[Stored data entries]
^^^^^^^^^^^^^^^^

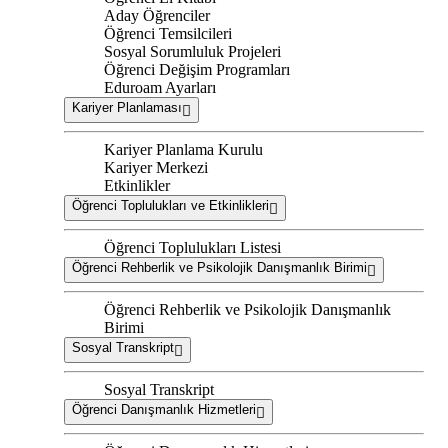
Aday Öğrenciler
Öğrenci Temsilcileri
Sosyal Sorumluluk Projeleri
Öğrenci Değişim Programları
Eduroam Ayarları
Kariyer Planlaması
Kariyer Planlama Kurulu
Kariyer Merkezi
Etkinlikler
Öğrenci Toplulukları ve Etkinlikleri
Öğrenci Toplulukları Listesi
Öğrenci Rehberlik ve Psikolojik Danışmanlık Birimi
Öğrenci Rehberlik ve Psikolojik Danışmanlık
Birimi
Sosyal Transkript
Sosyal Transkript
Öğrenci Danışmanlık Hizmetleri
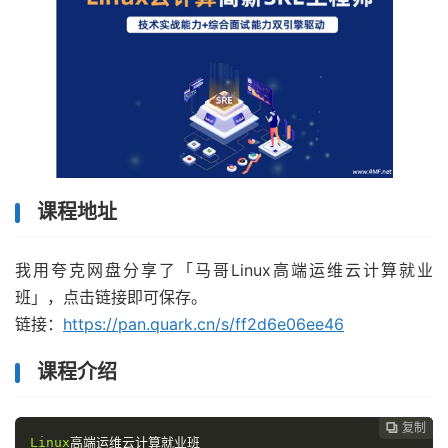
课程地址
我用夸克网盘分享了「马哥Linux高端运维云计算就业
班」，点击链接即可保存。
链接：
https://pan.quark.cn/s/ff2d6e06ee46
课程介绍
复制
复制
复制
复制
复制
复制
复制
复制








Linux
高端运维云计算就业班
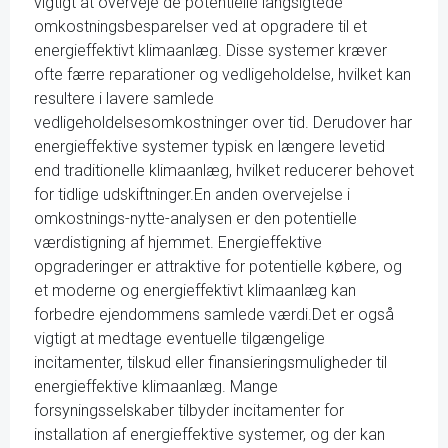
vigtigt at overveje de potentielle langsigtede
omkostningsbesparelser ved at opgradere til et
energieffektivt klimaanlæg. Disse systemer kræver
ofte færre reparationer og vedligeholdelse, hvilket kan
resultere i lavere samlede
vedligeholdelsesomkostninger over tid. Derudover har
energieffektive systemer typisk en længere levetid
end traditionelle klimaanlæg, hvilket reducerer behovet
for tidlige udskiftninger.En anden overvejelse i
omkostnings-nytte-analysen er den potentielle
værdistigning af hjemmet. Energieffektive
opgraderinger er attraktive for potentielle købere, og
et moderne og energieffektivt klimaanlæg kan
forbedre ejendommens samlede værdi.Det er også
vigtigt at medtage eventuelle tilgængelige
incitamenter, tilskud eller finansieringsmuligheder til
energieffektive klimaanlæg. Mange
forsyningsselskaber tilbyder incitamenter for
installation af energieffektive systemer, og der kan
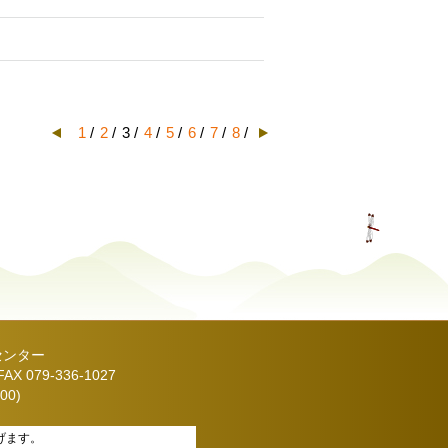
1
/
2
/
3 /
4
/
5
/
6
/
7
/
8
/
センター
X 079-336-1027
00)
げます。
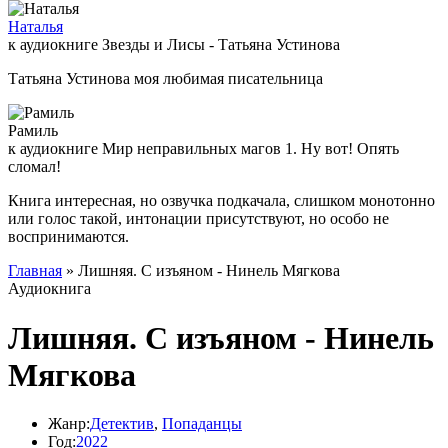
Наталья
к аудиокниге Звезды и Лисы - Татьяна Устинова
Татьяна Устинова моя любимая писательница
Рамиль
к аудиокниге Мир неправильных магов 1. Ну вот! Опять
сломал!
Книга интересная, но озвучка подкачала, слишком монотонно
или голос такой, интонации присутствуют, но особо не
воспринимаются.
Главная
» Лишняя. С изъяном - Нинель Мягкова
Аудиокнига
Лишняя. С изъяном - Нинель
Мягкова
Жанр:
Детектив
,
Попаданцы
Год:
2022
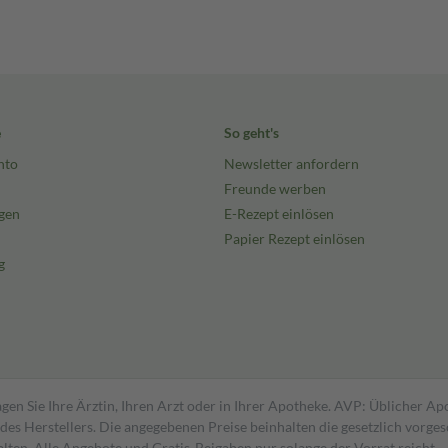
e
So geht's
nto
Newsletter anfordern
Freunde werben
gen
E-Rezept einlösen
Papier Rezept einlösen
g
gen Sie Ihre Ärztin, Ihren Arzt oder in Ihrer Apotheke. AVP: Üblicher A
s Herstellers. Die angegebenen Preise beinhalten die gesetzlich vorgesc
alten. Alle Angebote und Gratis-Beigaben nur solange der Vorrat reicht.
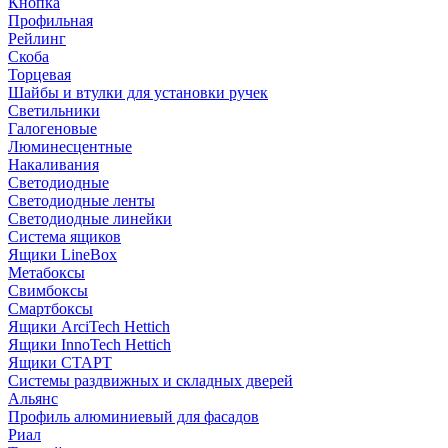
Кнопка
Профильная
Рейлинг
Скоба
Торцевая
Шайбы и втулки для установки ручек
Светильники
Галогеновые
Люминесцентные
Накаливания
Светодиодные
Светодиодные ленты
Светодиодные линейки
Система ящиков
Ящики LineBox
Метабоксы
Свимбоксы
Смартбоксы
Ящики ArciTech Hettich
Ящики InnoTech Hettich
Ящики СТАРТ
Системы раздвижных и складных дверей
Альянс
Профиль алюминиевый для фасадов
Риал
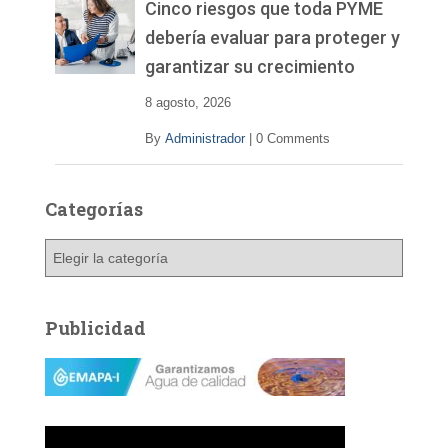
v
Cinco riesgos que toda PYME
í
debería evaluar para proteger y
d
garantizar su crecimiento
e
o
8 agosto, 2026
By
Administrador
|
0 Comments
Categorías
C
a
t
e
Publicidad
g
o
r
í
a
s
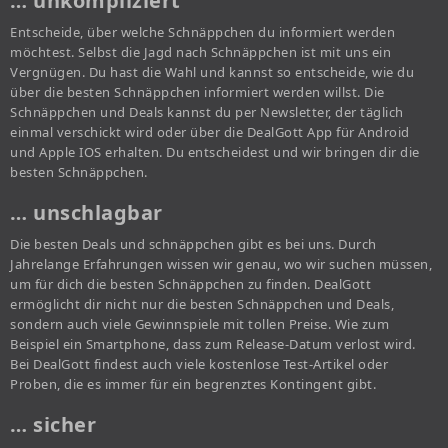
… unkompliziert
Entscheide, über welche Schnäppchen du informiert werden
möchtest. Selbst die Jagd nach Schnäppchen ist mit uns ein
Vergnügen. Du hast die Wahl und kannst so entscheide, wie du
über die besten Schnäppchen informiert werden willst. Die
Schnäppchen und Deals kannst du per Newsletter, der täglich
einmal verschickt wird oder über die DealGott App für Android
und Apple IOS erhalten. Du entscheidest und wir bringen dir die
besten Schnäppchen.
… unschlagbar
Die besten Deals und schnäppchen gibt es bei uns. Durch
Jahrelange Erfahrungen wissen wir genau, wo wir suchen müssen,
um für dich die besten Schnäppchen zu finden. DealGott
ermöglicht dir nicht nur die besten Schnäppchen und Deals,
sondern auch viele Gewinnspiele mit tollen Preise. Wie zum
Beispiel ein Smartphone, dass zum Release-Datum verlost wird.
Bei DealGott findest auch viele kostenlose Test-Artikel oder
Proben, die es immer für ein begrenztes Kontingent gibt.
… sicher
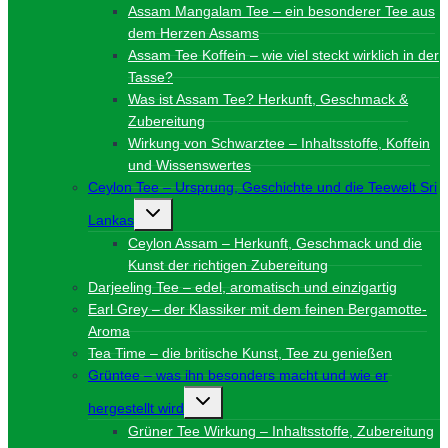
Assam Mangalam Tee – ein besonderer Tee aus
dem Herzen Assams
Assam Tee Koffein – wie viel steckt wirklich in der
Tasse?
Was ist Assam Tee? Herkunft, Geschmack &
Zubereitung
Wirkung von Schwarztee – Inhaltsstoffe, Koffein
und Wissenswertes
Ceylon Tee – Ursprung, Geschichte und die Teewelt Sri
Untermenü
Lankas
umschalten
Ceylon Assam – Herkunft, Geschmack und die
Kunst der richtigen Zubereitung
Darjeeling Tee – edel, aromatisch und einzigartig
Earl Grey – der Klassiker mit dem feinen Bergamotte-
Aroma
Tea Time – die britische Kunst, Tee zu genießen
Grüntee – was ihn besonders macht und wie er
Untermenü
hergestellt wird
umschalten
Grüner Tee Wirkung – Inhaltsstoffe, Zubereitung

^^^^^^^^^^^^^^^^

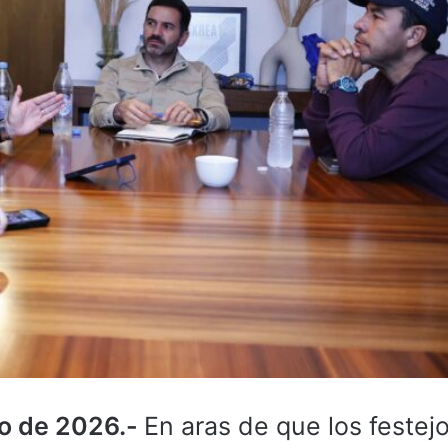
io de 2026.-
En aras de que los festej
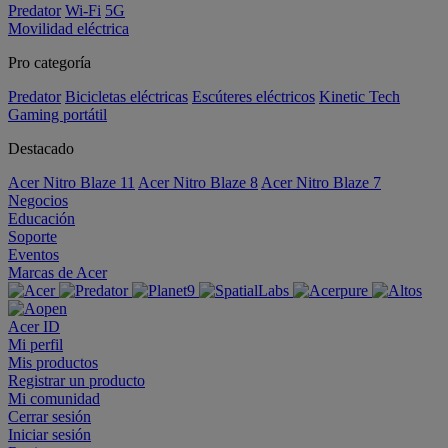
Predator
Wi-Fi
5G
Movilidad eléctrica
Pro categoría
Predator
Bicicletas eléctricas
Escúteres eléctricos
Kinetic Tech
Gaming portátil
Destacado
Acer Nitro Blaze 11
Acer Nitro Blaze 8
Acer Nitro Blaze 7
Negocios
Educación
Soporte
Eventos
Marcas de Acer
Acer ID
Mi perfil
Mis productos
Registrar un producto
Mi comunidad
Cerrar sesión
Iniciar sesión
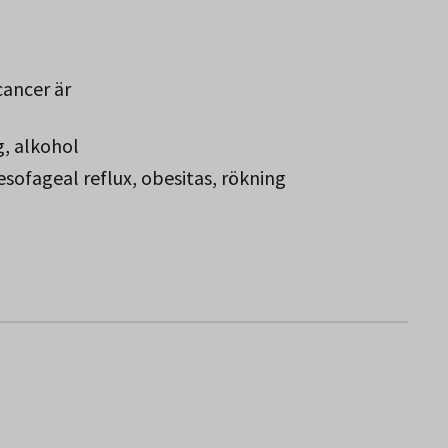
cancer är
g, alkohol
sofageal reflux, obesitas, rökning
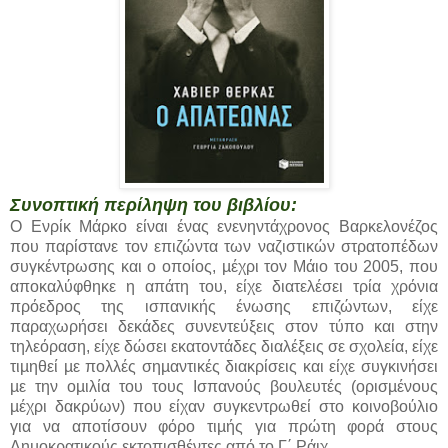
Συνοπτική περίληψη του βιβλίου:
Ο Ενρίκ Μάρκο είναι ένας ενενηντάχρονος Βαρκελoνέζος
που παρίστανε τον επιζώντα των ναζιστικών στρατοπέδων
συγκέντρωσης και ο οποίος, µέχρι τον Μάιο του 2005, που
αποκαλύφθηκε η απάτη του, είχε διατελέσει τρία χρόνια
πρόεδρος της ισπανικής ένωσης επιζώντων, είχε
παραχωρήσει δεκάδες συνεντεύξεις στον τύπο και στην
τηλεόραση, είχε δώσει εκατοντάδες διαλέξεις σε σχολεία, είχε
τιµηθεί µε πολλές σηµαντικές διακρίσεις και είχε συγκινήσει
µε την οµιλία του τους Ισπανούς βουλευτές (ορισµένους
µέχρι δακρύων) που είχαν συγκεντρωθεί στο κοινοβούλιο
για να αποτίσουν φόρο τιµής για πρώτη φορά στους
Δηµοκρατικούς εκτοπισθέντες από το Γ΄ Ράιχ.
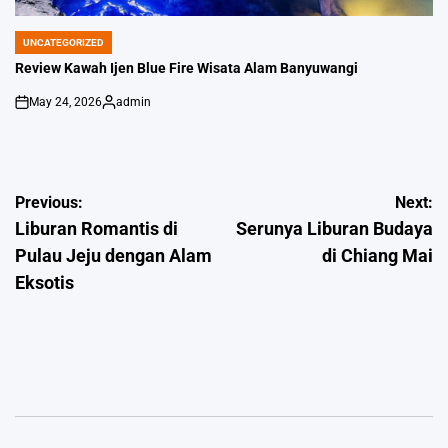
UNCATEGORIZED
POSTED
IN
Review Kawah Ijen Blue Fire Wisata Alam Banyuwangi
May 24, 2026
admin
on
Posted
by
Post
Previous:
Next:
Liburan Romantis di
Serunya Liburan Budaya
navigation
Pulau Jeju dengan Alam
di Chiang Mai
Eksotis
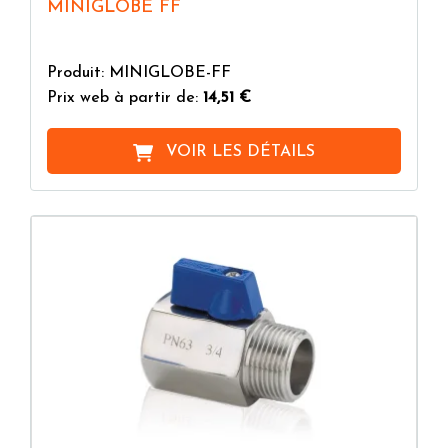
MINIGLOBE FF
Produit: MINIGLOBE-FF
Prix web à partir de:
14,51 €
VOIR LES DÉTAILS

^^^^^^^^^^^^^^^^

[Activity] Show every line of the data in which the word "Geschmack" appears.

[Answer to the exercise]
Was ist Assam Tee? Herkunft, Geschmack &
Ceylon Assam – Herkunft, Geschmack und die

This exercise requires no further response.